1a.Objectives (from AD-416)
Isolate and identify genes involved in the biosynthesis of phytotoxins involved in pathogenicity of fungal pathogen in cotton.
1b.Approach (from AD-416)
Phytotoxins that may be involved in the pathogenicity of fungal wilt pathogens that affect cotton yield and quality will be investigated. Specifically, the genes that control their biosynthesis or expression will be identified. The fungal compounds currently being considered for investigation are expected to be derived via a polyketide synthase. This will be confirmed using 13C-labelled feeding studies using singly and doubly labelled acetate under conditions that foster rapid production of the metabolites under investigation. Methods that suppress biosynthesis will also be determined. mRNA will be extracted from mycelium and a pair of degenerate primers corresponding to conserved regions of the ketoacyl synthases (KS) domain of the PKS genes will be used to amplify the KS domain of the PKS genes form the extracted mRNA. The expected base pair will be cloned and transformed into E. coli cells. Plasmids will be isolated from the transformed cells and the inserts sequences will be identified. Once PKS genes are substantiated based on the sequence homology to known fungal KS domain sequences, a pair of primers will be synthesized based on the cloned sequences. mRNA isolated at various incubation periods under both metabolite suppression and induction conditions will be used as a template in RT-PCR to analyze the expression profile of the PKS genes corresponding to the cloned fragments. This will enable us to identify the clones involved in metabolite biosynthesis.

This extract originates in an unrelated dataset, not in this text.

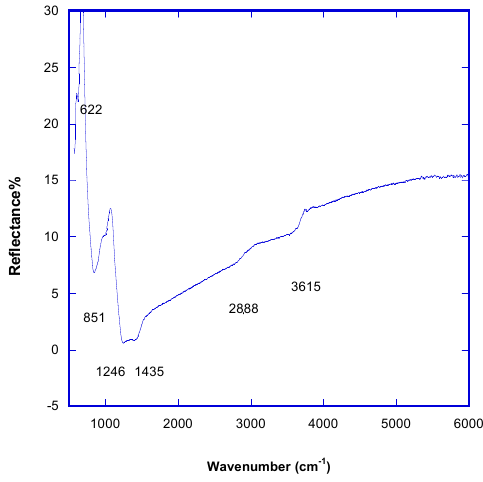
Figure 4. FTIR AlN pre analysis.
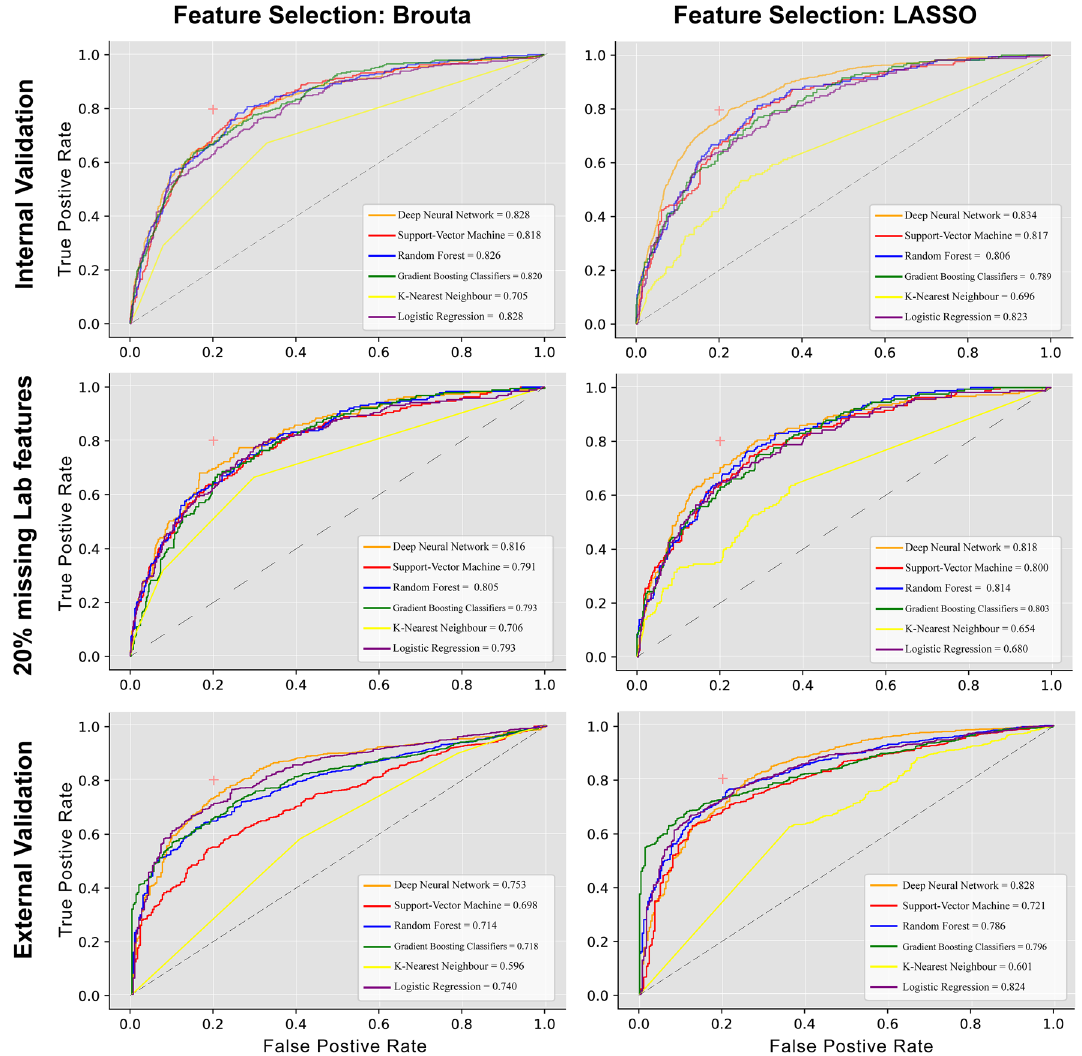
Figure 2. Receiver operator curve of models using two different feature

The goal of this project is to establish how certain naturally occurring chemicals found in fungi affect pathogenicity of these fungi to cotton. Project work in FY 2011 studied the biosynthesis of the phytotoxin fusaric acid, which is produced by Fusarium oxysporum f. sp. vasinfectum. Using carbon-13 labeled compounds, the work established that the incorporation of labeled substrates is consistent with the biosynthesis of fusaric acid from three acetate units at C5-C6, C7-C8, and C9-C10, with the remaining carbons being derived from aspartate via oxaloacetate and the tricarboxylic acid cycle. The oxaloacetate originates in part by transamination of aspartate, but most of the oxaloacetate is derived by deamination of aspartate to fumarate by aspartase. The nitrogen from glutamine is more readily incorporated into fusaric acid than from aspartate. As the work progresses, new information will be developed that will advance our understanding of the pathogenicity of these new types of disease-causing fungi. The work will also provide foundational information to support efforts aimed at developing new disease-resistant cotton cultivars for productive use by U.S. farmers.
The ADODR of this project and the cooperator are located in close physical proximity, and are in regular contact with each other for discussions on the direction and progress of the project.